* EXERCISE PASSAGE
PRINCIPAL FACTORS AND REASONS CONSIDERED

In arriving at our opinion and recommendation on the terms of the Transactions under the New Agreement, we have taken the following principal factors and reasons into consideration:

 

  1. Information on the Group and CLI

The Group is one of the leading life insurance companies in the PRC. Its products and services include, individual and group life insurance, annuities products, and accident and health insurance. For the two years ended 31 December 2015 and 31 December 2016, the Group recorded total revenues of approximately RMB507.4 billion and RMB540.8 billion respectively. As at 31 March 2017, the Company had a market capitalisation of approximately HK$772.8 billion.

CLI is a company established under the laws of the PRC with limited liability. It is primarily engaged in the businesses of investment, investment management and asset management. It has a registered capital of RMB3.7 billion. As at 30 June 2016, CLI had assets of approximately RMB15.6 billion, liabilities of approximately RMB3.7 billion, and equity attributable to owners of CLI of approximately RMB11.9 billion. CLI is the professional alternative investment platform for companies within the group of CLIC.

 

  2. Background to and reasons for the Transactions under the New Agreement

The Group has continued to grow in recent years and maintains a leading position in the PRC insurance industry. The Group’s net premiums earned increased from approximately RMB362.3 billion in 2015 to approximately RMB426.2 billion in 2016, while the Group’s investment assets stood at approximately RMB2,453.3 billion as at 31 December 2016, an increase of approximately 7.2% compared to 2015. They mainly comprised bonds, term deposits, stocks and funds, with an overall gross investment yield of approximately 4.6% in 2016. As set out in the Company’s 2016 annual results announcement, with further optimisation of its investment management system, the Company in 2016 expanded the size of market-oriented third party asset management, accelerated the development of its alternative investment platform, and decentralised investment arrangements. The Group further stated that it would, among others, strengthen the management of assets and liabilities in 2017. Against the backdrop of the Group’s outlook for 2017 and growing premiums from its products and services, it has been seeking additional and expanded avenues for investing its assets.

* ACTIVITY A
In the listing, from its first line through the line containing "C'est pourquoi je", inclusive, swap every "Май" for "Июнь" and reproduce those lines with nothing else changed.

* Records from a dataset
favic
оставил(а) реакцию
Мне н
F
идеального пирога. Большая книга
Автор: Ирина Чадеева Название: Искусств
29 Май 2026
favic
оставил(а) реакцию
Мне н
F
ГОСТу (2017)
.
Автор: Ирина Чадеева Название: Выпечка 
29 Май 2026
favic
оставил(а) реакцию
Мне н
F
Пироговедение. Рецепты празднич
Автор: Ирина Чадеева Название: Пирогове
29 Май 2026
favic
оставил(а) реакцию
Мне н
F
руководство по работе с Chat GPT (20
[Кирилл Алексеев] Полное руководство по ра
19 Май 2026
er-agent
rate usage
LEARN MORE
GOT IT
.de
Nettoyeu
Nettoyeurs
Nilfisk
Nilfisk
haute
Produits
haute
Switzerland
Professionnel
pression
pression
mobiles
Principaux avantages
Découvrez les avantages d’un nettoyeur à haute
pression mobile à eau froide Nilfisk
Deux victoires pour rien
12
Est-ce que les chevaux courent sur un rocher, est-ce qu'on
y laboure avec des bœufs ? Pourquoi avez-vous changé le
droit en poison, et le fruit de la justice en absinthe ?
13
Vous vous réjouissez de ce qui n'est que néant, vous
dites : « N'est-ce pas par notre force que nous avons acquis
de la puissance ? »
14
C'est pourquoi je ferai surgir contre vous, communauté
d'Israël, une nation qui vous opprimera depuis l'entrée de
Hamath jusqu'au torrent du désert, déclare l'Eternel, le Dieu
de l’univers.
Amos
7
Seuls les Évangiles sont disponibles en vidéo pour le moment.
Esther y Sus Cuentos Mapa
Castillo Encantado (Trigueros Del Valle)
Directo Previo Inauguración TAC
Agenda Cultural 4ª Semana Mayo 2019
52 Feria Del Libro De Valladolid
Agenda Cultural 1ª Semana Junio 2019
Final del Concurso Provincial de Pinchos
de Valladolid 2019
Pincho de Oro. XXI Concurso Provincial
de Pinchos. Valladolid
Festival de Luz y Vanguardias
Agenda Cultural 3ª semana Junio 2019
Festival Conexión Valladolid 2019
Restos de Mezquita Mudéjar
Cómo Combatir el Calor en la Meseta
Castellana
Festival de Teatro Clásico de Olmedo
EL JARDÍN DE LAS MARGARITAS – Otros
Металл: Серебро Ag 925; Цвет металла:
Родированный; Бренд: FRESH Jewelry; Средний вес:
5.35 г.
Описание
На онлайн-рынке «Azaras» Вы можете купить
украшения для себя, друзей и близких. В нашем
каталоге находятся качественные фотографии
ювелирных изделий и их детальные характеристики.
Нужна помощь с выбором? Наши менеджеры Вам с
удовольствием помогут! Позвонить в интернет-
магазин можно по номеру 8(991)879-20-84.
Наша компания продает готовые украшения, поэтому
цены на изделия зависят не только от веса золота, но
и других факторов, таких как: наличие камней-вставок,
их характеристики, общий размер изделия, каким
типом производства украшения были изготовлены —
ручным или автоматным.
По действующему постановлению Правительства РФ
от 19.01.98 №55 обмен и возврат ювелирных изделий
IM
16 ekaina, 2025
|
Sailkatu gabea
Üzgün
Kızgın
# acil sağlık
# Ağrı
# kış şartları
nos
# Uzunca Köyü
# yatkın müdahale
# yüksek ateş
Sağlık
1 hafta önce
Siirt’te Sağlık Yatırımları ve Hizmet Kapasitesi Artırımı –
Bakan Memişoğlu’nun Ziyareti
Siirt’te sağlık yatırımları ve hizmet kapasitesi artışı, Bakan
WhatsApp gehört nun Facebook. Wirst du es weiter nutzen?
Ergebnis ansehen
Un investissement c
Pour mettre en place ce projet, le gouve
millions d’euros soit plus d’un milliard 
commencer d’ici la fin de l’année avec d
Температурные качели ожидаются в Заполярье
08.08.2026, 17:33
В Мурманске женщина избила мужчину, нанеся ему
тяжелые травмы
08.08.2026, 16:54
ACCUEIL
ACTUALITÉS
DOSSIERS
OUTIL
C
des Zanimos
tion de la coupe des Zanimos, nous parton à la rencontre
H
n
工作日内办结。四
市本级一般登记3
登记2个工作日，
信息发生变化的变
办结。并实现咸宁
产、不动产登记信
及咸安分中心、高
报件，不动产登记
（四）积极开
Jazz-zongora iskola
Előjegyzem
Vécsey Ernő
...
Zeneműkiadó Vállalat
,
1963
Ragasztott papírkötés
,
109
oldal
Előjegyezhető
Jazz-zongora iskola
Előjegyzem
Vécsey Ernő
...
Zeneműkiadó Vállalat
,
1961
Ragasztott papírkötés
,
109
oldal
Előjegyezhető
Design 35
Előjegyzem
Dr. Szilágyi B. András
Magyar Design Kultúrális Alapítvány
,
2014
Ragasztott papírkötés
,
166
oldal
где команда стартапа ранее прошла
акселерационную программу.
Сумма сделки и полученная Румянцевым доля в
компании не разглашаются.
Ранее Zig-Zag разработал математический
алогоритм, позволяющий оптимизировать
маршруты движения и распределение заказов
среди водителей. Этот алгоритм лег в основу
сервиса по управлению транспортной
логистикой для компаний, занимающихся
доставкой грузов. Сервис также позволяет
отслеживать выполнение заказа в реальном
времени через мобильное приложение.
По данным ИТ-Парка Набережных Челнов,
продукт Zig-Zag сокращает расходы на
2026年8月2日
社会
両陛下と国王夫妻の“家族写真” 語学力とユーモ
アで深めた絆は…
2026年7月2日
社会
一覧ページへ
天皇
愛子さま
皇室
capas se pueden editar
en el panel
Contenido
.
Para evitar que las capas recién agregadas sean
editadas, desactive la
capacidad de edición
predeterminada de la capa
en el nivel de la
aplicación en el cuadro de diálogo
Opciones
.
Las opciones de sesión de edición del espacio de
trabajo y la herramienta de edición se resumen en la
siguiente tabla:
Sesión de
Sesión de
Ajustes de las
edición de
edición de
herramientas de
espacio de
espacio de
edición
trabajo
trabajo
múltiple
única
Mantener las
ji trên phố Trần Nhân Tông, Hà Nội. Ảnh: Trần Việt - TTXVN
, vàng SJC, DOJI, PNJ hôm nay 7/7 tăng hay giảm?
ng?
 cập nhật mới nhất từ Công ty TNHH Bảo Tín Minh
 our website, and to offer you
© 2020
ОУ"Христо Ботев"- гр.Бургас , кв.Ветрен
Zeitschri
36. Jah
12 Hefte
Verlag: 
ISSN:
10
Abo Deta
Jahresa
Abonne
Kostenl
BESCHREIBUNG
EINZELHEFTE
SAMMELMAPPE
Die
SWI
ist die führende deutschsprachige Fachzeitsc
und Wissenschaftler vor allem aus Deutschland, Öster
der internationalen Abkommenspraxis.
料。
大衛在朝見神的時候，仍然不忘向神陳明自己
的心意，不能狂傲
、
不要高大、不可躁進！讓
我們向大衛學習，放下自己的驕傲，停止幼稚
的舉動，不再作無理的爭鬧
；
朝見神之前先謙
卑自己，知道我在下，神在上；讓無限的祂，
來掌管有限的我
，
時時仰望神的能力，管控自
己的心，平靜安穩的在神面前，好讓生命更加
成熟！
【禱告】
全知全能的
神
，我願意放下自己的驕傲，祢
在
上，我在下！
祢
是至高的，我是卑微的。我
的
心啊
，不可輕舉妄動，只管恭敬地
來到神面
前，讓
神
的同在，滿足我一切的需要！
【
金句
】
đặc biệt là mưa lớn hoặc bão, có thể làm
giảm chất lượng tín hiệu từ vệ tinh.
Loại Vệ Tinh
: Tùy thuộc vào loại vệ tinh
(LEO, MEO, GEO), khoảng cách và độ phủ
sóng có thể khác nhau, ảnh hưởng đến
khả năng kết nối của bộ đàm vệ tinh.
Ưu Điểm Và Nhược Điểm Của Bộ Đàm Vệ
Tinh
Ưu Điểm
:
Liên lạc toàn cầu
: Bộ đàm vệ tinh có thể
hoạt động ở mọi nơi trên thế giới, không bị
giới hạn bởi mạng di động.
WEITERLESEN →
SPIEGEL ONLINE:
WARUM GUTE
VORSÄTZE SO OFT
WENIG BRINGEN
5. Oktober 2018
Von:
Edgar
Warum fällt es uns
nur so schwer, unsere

* ACTIVITY B
Transcribe the passage on the Group and CLI between "1. Information on" and "of approximately HK$772.8 billion.", inclusive, word for word.

* FINAL ANSWER A
favic
оставил(а) реакцию
Мне н
F
идеального пирога. Большая книга
Автор: Ирина Чадеева Название: Искусств
29 Июнь 2026
favic
оставил(а) реакцию
Мне н
F
ГОСТу (2017)
.
Автор: Ирина Чадеева Название: Выпечка 
29 Июнь 2026
favic
оставил(а) реакцию
Мне н
F
Пироговедение. Рецепты празднич
Автор: Ирина Чадеева Название: Пирогове
29 Июнь 2026
favic
оставил(а) реакцию
Мне н
F
руководство по работе с Chat GPT (20
[Кирилл Алексеев] Полное руководство по ра
19 Июнь 2026
er-agent
rate usage
LEARN MORE
GOT IT
.de
Nettoyeu
Nettoyeurs
Nilfisk
Nilfisk
haute
Produits
haute
Switzerland
Professionnel
pression
pression
mobiles
Principaux avantages
Découvrez les avantages d’un nettoyeur à haute
pression mobile à eau froide Nilfisk
Deux victoires pour rien
12
Est-ce que les chevaux courent sur un rocher, est-ce qu'on
y laboure avec des bœufs ? Pourquoi avez-vous changé le
droit en poison, et le fruit de la justice en absinthe ?
13
Vous vous réjouissez de ce qui n'est que néant, vous
dites : « N'est-ce pas par notre force que nous avons acquis
de la puissance ? »
14
C'est pourquoi je ferai surgir contre vous, communauté

* FINAL ANSWER B
1. Information on the Group and CLI

The Group is one of the leading life insurance companies in the PRC. Its products and services include, individual and group life insurance, annuities products, and accident and health insurance. For the two years ended 31 December 2015 and 31 December 2016, the Group recorded total revenues of approximately RMB507.4 billion and RMB540.8 billion respectively. As at 31 March 2017, the Company had a market capitalisation of approximately HK$772.8 billion.